> _Problems_
(a) Quote the post about Hans Zimmer word for word, starting with "1)      He's generic" and going on through "has made since.".
(b) Pick up the rant about Hans Zimmer's film scores after its final sentence and keep writing it.

> _Source text_
★ ★ ★
Παρασκευή, 29 Νοεμβρίου 2013

What I Think About Stuff-Why Hans Zimmer needs to be smacked in the face (guest article by Fotis Wiz Frikiman Kyriazidis)




Well, besides the obvious reason: he DOES appear to have a very punchable face.


Greetings, Shapescapers! In this post, I'm going to rant about today's most overrated film composer, the one and only Hans “BWOOOMMM” Zimmer.

This guy has become a celebrity among composers, having achieved a god-like status by fanboys who feed on anything even remotely “epic” sounding. I'm about to discuss some of the uglier truths about his more recent output and focus on the drivel that he has churned out for the Christopher Nolan films, which (in a just and caring Universe) should have destroyed his career instead of raising his popularity.


Kostas: Might as well mention that Nolan’s films are bound to do that, anytime soon. Dude likes to put his dick in everybody’s Cheerios and it’s only a matter of time before DC fanboys get tired of his shitty output and denounce him. Then again, this is NOT a just and caring Universe.

“It’s got be the chin, man. I blame the chin.”


1)      He's generic as hell.

There's having your trademark sound, and then there's doing the same score for every movie. Zimmer has had his fair share of success during the '90s, thanks to his scores for The Rock and Broken Arrow whose melodies, motifs and compositional style proved to be so Hollywood-friendly that he decided to copy them into every single soundtrack that he has made since.
★ ★ ★
> _Data listing_
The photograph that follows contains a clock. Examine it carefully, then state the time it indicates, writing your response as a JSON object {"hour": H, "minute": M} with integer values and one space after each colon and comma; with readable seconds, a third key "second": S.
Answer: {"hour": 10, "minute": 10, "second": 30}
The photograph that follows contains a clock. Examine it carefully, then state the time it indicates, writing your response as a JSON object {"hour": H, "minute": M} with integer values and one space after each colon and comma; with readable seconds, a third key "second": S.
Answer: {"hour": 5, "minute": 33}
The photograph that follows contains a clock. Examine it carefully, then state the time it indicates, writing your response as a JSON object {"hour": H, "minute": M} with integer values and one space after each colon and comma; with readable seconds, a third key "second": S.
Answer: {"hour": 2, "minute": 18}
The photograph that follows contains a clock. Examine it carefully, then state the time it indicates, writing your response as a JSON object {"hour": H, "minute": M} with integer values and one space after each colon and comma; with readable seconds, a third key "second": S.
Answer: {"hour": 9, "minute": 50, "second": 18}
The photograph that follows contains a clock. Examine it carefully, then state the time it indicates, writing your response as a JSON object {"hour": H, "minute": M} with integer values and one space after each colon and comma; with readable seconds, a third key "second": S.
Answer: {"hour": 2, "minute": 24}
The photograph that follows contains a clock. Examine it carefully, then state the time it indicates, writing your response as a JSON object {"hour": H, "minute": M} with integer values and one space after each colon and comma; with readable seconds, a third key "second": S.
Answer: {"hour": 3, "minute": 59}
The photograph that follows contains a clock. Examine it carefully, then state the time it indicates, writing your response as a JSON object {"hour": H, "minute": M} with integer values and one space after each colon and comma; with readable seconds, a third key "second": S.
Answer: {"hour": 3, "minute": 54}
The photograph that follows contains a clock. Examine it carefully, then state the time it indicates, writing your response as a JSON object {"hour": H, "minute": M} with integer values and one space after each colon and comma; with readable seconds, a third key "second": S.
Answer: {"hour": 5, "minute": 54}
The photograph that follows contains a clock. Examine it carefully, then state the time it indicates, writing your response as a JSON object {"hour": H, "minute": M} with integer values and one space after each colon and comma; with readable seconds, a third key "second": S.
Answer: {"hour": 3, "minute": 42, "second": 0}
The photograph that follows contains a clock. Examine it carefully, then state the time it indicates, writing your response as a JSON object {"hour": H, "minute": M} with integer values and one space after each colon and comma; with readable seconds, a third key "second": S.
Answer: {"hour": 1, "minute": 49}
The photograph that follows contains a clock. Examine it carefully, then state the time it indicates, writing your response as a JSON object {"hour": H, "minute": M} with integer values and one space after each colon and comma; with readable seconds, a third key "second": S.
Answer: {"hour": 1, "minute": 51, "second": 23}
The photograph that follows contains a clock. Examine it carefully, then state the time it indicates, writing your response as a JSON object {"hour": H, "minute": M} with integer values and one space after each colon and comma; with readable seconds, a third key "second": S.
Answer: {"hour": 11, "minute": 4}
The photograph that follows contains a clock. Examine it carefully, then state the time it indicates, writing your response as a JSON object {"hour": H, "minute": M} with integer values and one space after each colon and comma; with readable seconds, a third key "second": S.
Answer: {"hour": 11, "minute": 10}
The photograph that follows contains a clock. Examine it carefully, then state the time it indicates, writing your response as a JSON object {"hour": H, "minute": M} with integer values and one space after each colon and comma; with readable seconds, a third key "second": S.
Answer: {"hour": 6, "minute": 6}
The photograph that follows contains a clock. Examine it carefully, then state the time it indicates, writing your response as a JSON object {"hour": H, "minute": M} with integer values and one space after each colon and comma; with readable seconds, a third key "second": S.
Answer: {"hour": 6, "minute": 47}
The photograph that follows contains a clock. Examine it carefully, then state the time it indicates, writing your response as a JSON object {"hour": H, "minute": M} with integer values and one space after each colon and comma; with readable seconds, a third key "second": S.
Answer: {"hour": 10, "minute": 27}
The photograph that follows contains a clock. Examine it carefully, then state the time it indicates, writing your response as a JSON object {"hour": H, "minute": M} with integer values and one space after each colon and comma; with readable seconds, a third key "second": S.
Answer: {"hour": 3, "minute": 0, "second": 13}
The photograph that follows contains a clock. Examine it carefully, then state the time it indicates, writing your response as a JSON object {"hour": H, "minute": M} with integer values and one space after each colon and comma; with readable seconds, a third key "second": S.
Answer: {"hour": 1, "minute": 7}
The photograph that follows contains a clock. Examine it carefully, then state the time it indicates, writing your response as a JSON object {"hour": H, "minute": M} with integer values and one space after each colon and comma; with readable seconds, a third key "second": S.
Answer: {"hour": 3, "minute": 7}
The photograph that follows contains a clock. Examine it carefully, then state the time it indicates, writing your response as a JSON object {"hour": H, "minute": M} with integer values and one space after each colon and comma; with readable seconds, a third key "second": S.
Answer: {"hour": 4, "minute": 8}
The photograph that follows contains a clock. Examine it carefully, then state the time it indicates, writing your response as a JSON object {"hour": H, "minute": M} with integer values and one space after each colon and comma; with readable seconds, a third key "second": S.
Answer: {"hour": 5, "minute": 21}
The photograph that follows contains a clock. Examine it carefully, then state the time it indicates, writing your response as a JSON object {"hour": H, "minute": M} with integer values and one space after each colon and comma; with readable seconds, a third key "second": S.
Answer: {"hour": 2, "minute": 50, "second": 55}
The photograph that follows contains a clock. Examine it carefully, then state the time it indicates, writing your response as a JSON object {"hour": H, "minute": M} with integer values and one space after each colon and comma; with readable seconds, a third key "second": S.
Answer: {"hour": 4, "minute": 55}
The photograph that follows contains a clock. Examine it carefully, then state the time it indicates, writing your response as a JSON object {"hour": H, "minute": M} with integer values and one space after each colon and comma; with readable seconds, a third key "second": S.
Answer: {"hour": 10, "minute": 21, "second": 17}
★ ★ ★
> _Task answers_
(a)
1)      He's generic as hell.

There's having your trademark sound, and then there's doing the same score for every movie. Zimmer has had his fair share of success during the '90s, thanks to his scores for The Rock and Broken Arrow whose melodies, motifs and compositional style proved to be so Hollywood-friendly that he decided to copy them into every single soundtrack that he has made since.

(b)
“You mad, composers?”


One could draw endless connections among his OST work. You will find tons of arguments online about how “this track from Gladiator sounds exactly like that track from Pirates of the Caribbean”. I'm not going to go into detail on this, because you can just put on any track from Black Hawk Down and it will sound like any other track from Pearl Harbor. Heard one, heard them all. And when a film or game company can't afford Hans, they'll hire his buddy Lorne Balfe, who makes exactly the same shit and is cheaper.

Kostas: Don’t forget the Batman movies and Man Of Steel! I am told they actually had music in them!
                                                                
Profit!


2)      His production techniques are terrible.

Thanks his plethora of new fans, Hans has decided to make his music more accessible and enjoyable to a younger audience, sacrificing the orchestral performances in favor of maximizing DAT PHAT ULTRA-EPIC BASS. BWOOOOOM IN YOUR FACE, MOTHERFUCKER.



Zimmer working with douche-hat producer Junkie XL, while an orchestrator is looking confused as hell as Zack Snyder and Christopher Nolan are admiring their work being the lazy, mediocre fucks we have come to know and love
I wish I was making this up.


His dense sound design, which makes every horn and violin note sound grandiose and heavy, renders his work impossible to listen to. The soundtrack to Man of Steel demonstrates this perfectly. Every track is punctuated by a low, booming noise. Ever since he got his hands on digital composing toys, he often constructs his tracks with fake, electronically-generated orchestral sounds. Remember, this guy gets paid more than composers who actually use an orchestra.

“Now, where's that 'Generate Orchestra' button? Oh, there it is.”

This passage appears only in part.